1 NeuroImage Nord, Department of Systems Neuroscience, University Medical Center Hamburg-Eppendorf, Germany
2 Department of Neurology, University of Lübeck, Germany
3 NeuroImage Nord, Department of Systems Neuroscience, University Medical Center Hamburg-Eppendorf, Germany; Department of Neurology, University of Lübeck, Germany
4 Department of Cognitive Psychology, University of Finance and Management, Warsaw, Poland

* To whom correspondence should be addressed.
Thomas Wolbers, E-mail: wolbers{at}uke.uni-hamburg.de


   Abstract

Human behavior can be influenced by information that is not consciously perceived. Recent behavioral and electrophysiological evidence suggests, however, that the processing of subliminal stimuli is not completely beyond an observer's conscious control. The present study aimed to characterize the cortical network that implements strategic control over interfering subliminal information at multiple stages. Fourteen participants underwent functional magnetic resonance imaging (fMRI) scanning while performing a metacontrast masking paradigm.

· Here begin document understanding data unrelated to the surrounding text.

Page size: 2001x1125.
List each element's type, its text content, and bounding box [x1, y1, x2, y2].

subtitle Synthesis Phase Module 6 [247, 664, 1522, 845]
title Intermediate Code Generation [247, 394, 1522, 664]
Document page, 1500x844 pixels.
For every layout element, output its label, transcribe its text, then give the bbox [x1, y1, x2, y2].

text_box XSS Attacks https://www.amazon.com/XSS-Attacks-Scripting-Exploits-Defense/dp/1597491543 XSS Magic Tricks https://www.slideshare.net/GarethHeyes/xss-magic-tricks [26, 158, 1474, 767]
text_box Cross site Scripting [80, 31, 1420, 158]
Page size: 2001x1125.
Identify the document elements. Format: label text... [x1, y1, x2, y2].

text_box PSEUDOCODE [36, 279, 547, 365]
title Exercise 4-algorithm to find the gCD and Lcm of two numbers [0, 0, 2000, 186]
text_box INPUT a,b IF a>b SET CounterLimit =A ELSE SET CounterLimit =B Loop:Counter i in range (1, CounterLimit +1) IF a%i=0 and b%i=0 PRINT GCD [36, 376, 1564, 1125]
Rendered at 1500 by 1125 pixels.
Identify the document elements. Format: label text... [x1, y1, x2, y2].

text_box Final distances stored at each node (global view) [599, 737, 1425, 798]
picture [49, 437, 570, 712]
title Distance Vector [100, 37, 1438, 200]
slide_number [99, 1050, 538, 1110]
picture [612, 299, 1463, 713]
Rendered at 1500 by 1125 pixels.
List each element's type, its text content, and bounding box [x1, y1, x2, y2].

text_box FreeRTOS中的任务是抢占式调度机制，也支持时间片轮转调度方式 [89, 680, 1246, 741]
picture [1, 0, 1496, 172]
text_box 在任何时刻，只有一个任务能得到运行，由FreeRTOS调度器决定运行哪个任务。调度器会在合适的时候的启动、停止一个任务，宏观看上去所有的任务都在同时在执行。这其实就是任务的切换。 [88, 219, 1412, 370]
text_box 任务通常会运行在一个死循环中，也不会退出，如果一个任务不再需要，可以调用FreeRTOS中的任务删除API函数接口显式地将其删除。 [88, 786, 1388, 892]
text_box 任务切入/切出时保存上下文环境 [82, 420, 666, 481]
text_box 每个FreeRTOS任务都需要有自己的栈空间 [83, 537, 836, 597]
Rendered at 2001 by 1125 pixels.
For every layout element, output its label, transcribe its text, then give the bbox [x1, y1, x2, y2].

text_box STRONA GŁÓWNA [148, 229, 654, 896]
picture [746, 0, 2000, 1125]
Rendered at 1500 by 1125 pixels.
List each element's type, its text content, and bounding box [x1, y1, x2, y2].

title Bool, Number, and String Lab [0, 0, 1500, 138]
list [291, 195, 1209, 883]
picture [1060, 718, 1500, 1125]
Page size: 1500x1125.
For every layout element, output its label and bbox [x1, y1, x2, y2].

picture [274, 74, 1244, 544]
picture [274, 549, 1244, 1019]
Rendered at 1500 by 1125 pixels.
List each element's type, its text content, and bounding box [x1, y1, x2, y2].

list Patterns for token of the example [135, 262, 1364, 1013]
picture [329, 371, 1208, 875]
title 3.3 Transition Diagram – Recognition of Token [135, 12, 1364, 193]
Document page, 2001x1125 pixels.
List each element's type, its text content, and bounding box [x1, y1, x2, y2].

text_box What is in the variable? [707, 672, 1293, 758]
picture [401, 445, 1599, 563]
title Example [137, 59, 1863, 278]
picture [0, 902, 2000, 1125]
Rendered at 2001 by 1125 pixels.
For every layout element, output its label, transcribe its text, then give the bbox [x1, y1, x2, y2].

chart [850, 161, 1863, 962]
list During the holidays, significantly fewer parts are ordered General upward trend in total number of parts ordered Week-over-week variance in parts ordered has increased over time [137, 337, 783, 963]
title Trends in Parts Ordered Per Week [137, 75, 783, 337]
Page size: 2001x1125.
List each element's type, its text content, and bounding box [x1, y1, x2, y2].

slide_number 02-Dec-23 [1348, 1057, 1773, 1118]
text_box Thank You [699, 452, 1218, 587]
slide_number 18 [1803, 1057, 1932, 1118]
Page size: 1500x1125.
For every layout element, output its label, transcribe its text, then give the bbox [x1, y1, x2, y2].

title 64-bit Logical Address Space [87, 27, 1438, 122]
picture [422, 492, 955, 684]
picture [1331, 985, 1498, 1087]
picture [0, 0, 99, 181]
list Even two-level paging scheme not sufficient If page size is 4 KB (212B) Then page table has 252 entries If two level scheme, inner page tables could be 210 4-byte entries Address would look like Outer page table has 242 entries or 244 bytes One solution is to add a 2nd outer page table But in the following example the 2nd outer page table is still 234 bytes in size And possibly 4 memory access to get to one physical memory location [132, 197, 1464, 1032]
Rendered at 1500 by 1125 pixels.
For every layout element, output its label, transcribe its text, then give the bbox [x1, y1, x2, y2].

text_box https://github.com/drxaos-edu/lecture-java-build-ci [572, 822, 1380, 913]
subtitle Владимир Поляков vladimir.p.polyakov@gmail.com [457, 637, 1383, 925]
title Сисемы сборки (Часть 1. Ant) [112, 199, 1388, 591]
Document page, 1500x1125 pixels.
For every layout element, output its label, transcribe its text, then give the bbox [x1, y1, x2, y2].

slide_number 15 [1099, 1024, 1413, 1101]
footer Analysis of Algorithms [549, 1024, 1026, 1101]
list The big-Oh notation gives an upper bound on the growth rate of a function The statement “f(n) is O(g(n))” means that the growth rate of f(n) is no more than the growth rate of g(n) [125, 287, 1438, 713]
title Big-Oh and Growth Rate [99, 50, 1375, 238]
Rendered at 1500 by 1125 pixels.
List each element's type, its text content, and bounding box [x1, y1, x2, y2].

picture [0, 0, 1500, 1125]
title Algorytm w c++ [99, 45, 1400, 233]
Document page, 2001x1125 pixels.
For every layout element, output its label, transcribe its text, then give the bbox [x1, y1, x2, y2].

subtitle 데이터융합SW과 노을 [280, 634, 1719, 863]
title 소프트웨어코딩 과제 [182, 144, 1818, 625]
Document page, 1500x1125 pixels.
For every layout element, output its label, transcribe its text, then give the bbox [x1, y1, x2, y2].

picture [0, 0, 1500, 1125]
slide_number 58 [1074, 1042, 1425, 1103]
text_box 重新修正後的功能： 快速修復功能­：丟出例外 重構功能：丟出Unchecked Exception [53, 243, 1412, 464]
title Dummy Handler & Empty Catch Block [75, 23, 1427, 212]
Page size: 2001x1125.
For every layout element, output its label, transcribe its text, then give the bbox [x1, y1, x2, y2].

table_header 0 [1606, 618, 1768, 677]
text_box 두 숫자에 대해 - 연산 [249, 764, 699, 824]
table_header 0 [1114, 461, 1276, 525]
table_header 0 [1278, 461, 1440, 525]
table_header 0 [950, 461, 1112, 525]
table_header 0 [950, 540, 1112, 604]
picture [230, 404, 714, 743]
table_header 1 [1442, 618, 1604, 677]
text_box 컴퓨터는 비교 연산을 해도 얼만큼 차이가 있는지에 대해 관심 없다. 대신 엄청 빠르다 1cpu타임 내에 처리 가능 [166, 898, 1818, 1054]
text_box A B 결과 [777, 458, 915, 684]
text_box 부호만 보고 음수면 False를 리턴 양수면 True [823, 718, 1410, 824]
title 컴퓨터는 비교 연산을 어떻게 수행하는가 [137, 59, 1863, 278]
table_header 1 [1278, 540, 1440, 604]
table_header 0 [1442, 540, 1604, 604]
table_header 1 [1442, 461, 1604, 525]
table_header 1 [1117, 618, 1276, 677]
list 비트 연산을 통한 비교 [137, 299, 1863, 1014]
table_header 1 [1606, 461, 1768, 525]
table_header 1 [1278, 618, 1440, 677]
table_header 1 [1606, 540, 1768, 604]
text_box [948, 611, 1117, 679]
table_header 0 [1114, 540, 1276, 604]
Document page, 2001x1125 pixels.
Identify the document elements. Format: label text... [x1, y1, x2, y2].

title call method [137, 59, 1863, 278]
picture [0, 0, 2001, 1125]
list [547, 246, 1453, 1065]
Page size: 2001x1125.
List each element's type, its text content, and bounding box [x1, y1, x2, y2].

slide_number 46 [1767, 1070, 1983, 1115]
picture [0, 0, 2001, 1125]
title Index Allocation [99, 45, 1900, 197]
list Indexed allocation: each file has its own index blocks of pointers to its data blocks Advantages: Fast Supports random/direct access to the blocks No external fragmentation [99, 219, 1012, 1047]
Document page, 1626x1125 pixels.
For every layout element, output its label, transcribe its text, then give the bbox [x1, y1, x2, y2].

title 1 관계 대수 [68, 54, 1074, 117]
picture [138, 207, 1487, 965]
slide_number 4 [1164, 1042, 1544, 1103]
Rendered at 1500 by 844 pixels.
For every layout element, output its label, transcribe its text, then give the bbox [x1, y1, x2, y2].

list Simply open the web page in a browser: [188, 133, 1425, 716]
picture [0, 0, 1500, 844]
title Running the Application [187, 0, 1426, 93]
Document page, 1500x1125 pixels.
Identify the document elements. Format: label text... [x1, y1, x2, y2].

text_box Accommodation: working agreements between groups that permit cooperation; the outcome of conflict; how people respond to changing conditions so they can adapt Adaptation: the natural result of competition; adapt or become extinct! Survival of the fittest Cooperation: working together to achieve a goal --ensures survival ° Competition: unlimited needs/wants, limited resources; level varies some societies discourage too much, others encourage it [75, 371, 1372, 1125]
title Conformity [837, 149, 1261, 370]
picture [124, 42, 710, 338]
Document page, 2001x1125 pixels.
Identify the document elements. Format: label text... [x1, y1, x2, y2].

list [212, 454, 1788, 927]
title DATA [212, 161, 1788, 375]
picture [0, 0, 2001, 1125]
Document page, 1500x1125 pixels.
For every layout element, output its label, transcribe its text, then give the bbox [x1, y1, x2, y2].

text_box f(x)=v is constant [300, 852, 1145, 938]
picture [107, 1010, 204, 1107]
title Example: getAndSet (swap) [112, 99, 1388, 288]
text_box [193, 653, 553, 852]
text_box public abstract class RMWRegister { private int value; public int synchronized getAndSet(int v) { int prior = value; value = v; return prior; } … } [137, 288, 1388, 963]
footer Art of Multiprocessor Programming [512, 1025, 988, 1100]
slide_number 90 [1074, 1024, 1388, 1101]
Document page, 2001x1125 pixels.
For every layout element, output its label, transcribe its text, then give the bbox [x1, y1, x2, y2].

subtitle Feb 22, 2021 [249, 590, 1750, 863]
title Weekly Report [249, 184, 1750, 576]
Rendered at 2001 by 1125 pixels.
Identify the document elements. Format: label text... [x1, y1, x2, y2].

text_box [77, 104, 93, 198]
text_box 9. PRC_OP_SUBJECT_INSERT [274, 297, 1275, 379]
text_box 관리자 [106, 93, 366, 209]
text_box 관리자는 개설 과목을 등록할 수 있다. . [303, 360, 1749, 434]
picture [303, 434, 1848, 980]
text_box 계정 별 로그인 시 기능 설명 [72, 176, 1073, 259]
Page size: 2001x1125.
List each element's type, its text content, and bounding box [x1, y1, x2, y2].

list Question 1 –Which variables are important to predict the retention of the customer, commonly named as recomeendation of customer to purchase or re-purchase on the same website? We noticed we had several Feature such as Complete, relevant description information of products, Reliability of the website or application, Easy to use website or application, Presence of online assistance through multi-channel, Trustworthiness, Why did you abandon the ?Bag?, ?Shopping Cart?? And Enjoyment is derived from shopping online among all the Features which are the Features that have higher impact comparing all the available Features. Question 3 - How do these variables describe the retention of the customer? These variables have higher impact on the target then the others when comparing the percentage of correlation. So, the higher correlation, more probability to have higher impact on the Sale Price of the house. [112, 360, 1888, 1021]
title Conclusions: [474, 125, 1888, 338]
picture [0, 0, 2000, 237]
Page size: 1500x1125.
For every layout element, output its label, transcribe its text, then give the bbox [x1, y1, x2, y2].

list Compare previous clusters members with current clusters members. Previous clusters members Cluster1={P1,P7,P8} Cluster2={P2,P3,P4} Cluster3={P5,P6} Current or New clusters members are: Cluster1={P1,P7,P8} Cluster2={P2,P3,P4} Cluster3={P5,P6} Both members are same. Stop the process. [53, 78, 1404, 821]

We systematically varied the amount of conflicting versus non-conflicting trials across experimental blocks, and behavioral performance demonstrated strategic effects whenever a high proportion of subliminal prime stimuli induced response competition. A psychophysiological interaction analysis revealed the pre-supplementary motor area (pre-SMA) to exhibit context-dependent covariation with activation in the lateral occipital complex (LOC) and the putamen. The pre-SMA thereby appears to fulfill a superordinate function in the control of processing subliminal information by simultaneously modulating perceptual analysis and motor selection.

Keywords: basal ganglia; functional MRI; pre-SMA; strategic control; subliminal priming.